Texto fornecido =
········
Comissão de Educação, Ciência e Cultura
28.fevereiro.2013 – 14h00
RELATÓRIO DE AUDIÊNCIA
Entidade: Professor Doutor Carlos Reis, Professor da Universidade de Coimbra e
filólogo
Dr. José Carlos Vasconcelos, diretor do Jornal de Letras
Recebidos por: Deputados do Grupo de Trabalho de Acompanhamento da Aplicação do
Acordo Ortográfico
Assunto: Acordo Ortográfico
Exposição: O Coordenador do Grupo de Trabalho deu as boas vindas aos intervenientes (o
Professor Carlos Reis a ser ouvido em videoconferência e o Dr. Vasconcelos presencialmente)
e solicitou-lhes que expusessem a sua posição sobre o Acordo Ortográfico (AO) e a sua
aplicação.
O Professor Carlos Reis iniciou a sua intervenção referindo que a vigência do AO não está em
causa e informando que o Brasil prolongou por mais tempo o período de transição, não
obstante o Acordo já esteja em vigor naquele país, sem questões e sem dramas.
Referiu depois que não foi claramente transmitido o que se pretende com o Acordo, situação
que favorece a reação negativa em relação ao mesmo. Nessa sequência, clarificou que se
pretende que o mesmo seja um instrumento político de apoio à internacionalização da língua
portuguesa. Realçou também que se espera tudo do mesmo, mesmo aquilo que ele não pode
dar.
········
Dados de origem =
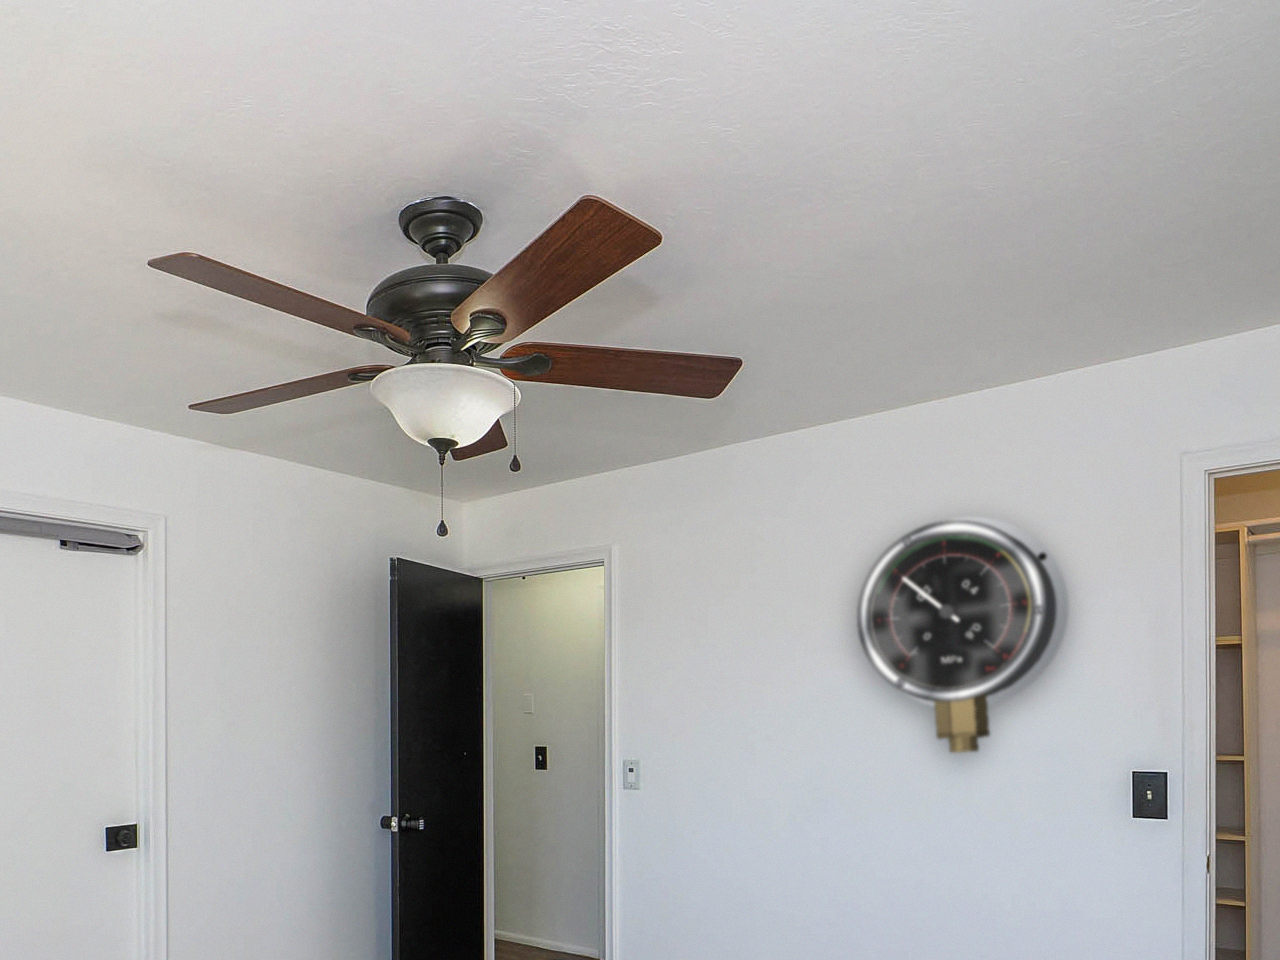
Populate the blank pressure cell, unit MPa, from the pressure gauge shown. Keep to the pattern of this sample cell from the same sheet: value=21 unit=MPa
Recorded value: value=0.2 unit=MPa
········
Enunciado da tarefa = Transcreva, por favor, o trecho do relatório da audiência que vai de "O Professor Carlos" até "e sem dramas.", inclusive. Os dados são um material à parte, independente do que vem antes.

Resposta à tarefa =
O Professor Carlos Reis iniciou a sua intervenção referindo que a vigência do AO não está em
causa e informando que o Brasil prolongou por mais tempo o período de transição, não
obstante o Acordo já esteja em vigor naquele país, sem questões e sem dramas.